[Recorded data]

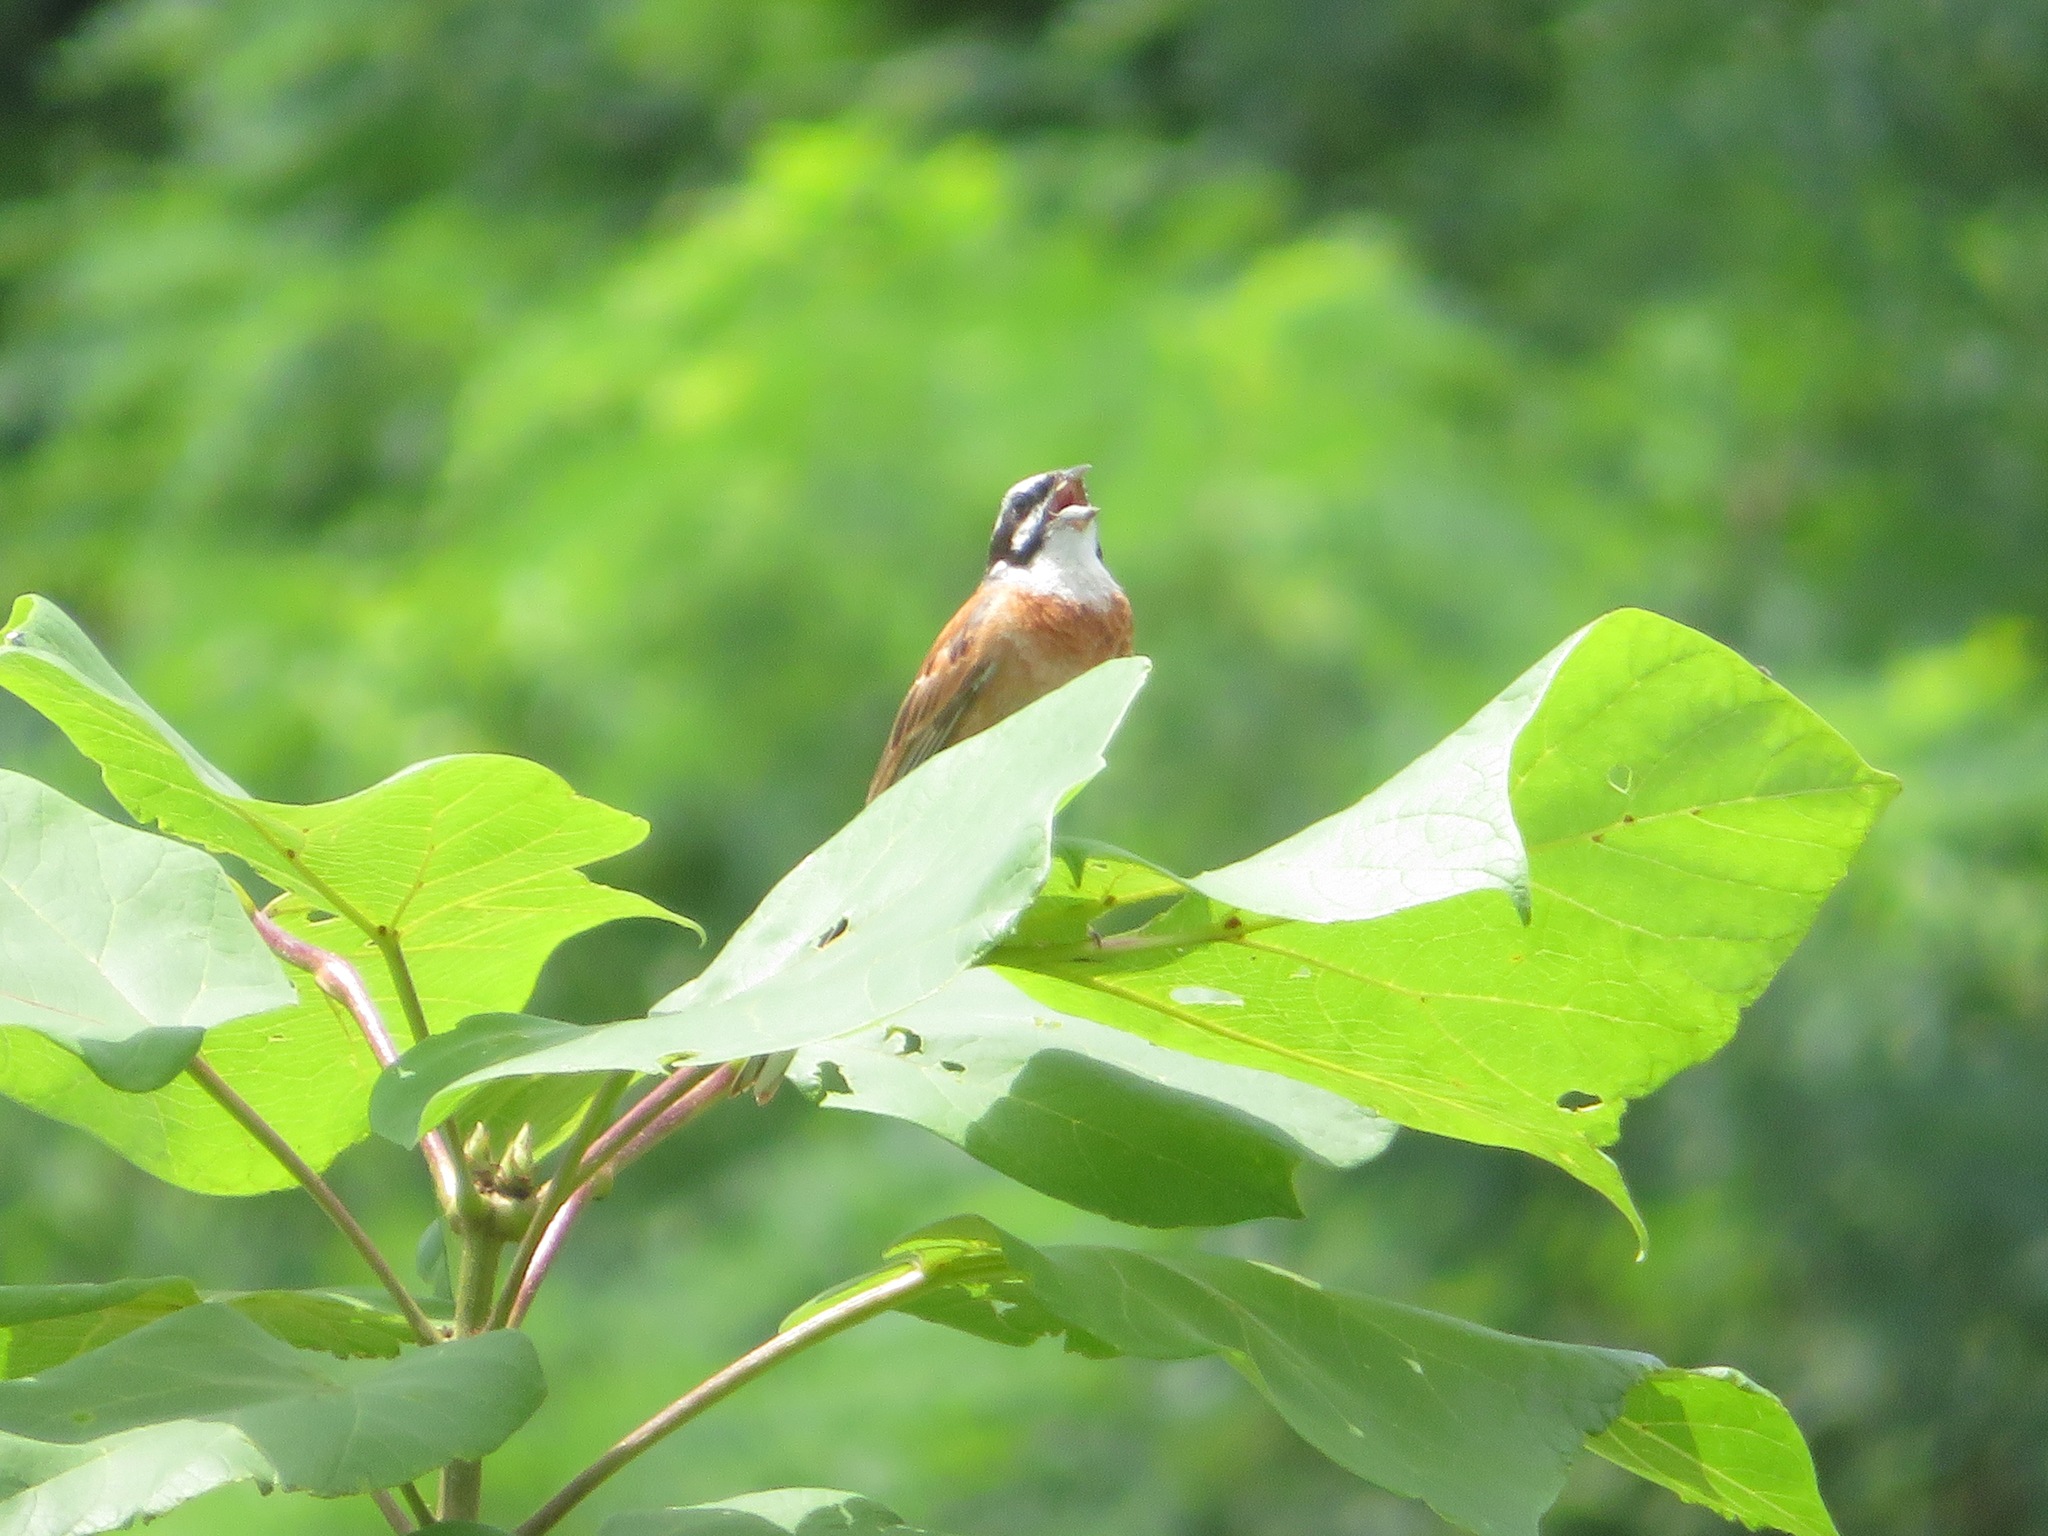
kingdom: Animalia
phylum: Chordata
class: Aves
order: Passeriformes
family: Emberizidae
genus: Emberiza
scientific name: Emberiza cioides
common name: Meadow bunting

> **EXERCISE DESCRIPTION**: Reproduce every line of text in the items above word for word, leaving out the pictures.

> **FULL OUTPUT**:
kingdom: Animalia
phylum: Chordata
class: Aves
order: Passeriformes
family: Emberizidae
genus: Emberiza
scientific name: Emberiza cioides
common name: Meadow bunting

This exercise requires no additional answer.